Lorne is overflowing with bird-life, hopefully the increase in development and cat numbers won’t change this too much. Even in the last few years the Pied currawongs seem to hang around all year round, bigger and more boisterous, they don’t seem to have had too much effect on the smaller bids — yet. Then down at the river, the ducks are in a perpetual state of feeding frenzy, stuffed to immobility on bread from the tourists. We’re just as guilty, putting out seed for the parrots and the odd bit of bacon rind for the kookaburras…
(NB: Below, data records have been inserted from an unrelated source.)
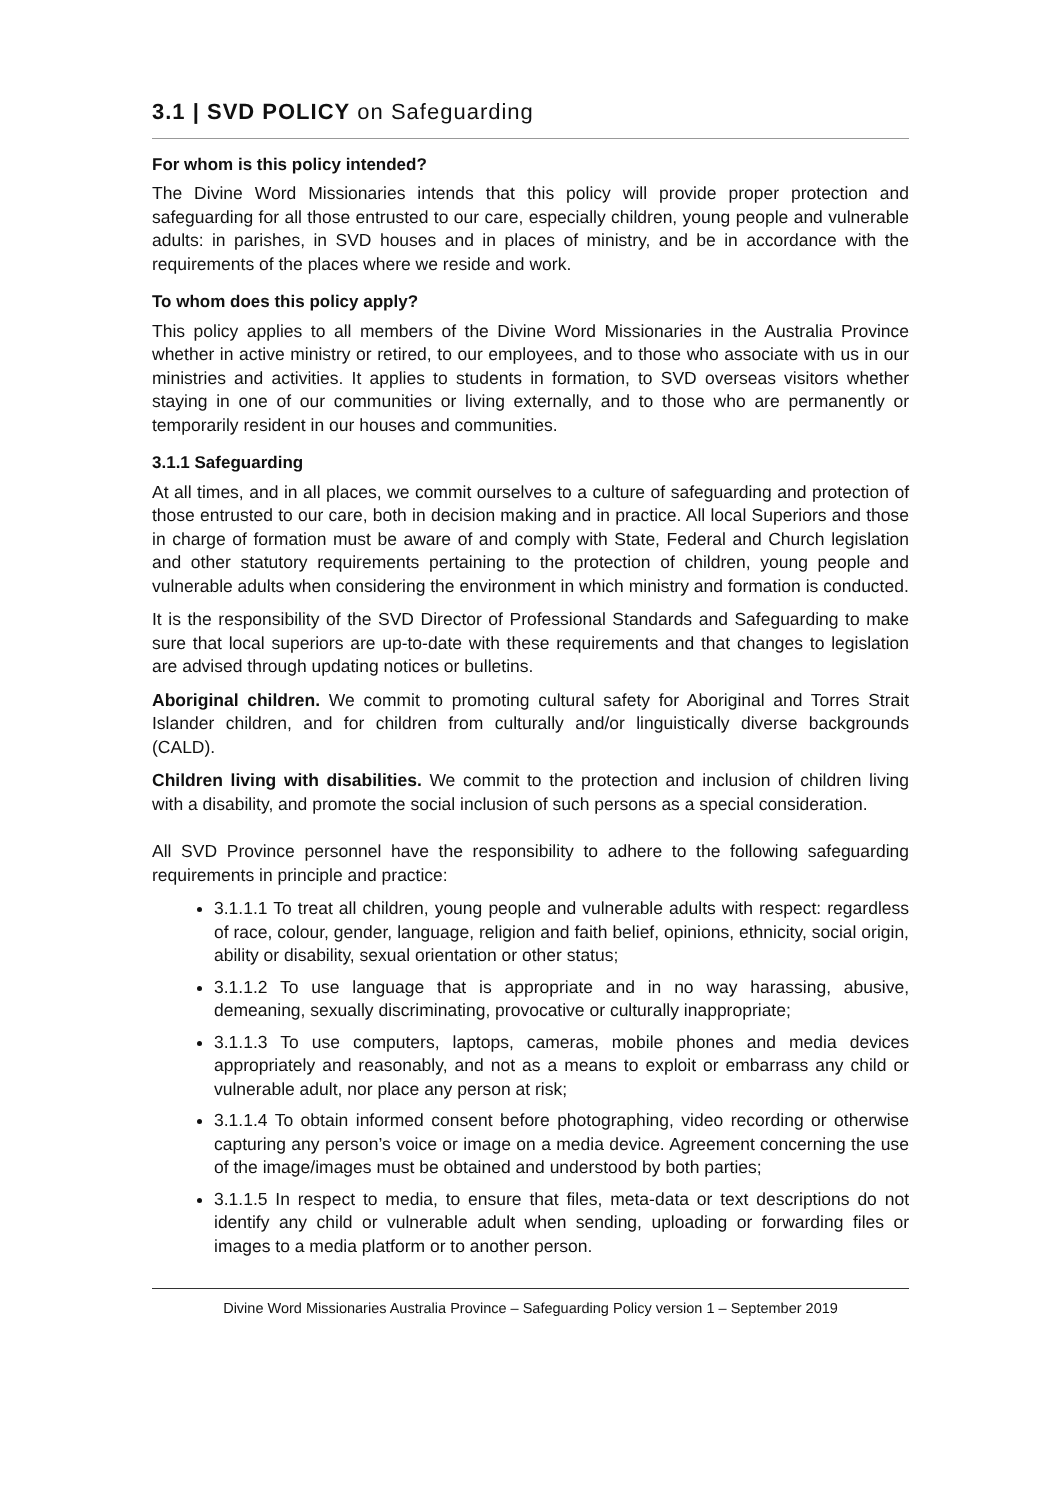3.1 | SVD POLICY on Safeguarding
For whom is this policy intended?
The Divine Word Missionaries intends that this policy will provide proper protection and safeguarding for all those entrusted to our care, especially children, young people and vulnerable adults: in parishes, in SVD houses and in places of ministry, and be in accordance with the requirements of the places where we reside and work.
To whom does this policy apply?
This policy applies to all members of the Divine Word Missionaries in the Australia Province whether in active ministry or retired, to our employees, and to those who associate with us in our ministries and activities. It applies to students in formation, to SVD overseas visitors whether staying in one of our communities or living externally, and to those who are permanently or temporarily resident in our houses and communities.
3.1.1 Safeguarding
At all times, and in all places, we commit ourselves to a culture of safeguarding and protection of those entrusted to our care, both in decision making and in practice. All local Superiors and those in charge of formation must be aware of and comply with State, Federal and Church legislation and other statutory requirements pertaining to the protection of children, young people and vulnerable adults when considering the environment in which ministry and formation is conducted.
It is the responsibility of the SVD Director of Professional Standards and Safeguarding to make sure that local superiors are up-to-date with these requirements and that changes to legislation are advised through updating notices or bulletins.
Aboriginal children. We commit to promoting cultural safety for Aboriginal and Torres Strait Islander children, and for children from culturally and/or linguistically diverse backgrounds (CALD).
Children living with disabilities. We commit to the protection and inclusion of children living with a disability, and promote the social inclusion of such persons as a special consideration.
All SVD Province personnel have the responsibility to adhere to the following safeguarding requirements in principle and practice:
3.1.1.1 To treat all children, young people and vulnerable adults with respect: regardless of race, colour, gender, language, religion and faith belief, opinions, ethnicity, social origin, ability or disability, sexual orientation or other status;
3.1.1.2 To use language that is appropriate and in no way harassing, abusive, demeaning, sexually discriminating, provocative or culturally inappropriate;
3.1.1.3 To use computers, laptops, cameras, mobile phones and media devices appropriately and reasonably, and not as a means to exploit or embarrass any child or vulnerable adult, nor place any person at risk;
3.1.1.4 To obtain informed consent before photographing, video recording or otherwise capturing any person’s voice or image on a media device. Agreement concerning the use of the image/images must be obtained and understood by both parties;
3.1.1.5 In respect to media, to ensure that files, meta-data or text descriptions do not identify any child or vulnerable adult when sending, uploading or forwarding files or images to a media platform or to another person.
Divine Word Missionaries Australia Province – Safeguarding Policy version 1 – September 2019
From breakfast to lunch time I think we counted thirty different species, the first five in under a minute just by looking out the window. King parrots, a Gang-gang cockatoo, a currawong chasing a family of blue wrens, a pair of Eastern spinebills chasing each other through the wattle branches. Thornbills picking up insects, Red wattlebirds and New Holland honeyeaters poking into the grevillea flowers.
Walking down to the beach there’s the ubiquitous magpie and raven, Black duck and Wood duck in the river, a Pied cormorant perched above it and a pair of White-faced herons asleep on the bank. Sulphur-crested cockatoos and Galahs over the scrub, Pacific gulls, Little terns, Masked lapwings and another cormorant out at the pier. “Gerroff ya stoopid duck,” yells the fisherman — somewhat ignorantly — as the cormorant steals his bait for the second time. Common starlings, sparrows, Indian mynas and swallows all hopping or flitting around as we have a coffee.
A Black cormorant, a Laughing kookaburra, then out on a bike ride later in the day there are three Pied oyster-catchers flying over the rockpools, Goldfinches near the pub, Pied mudlarks on the lawns. Enough! I don’t think I got to thirty, but I probably missed some.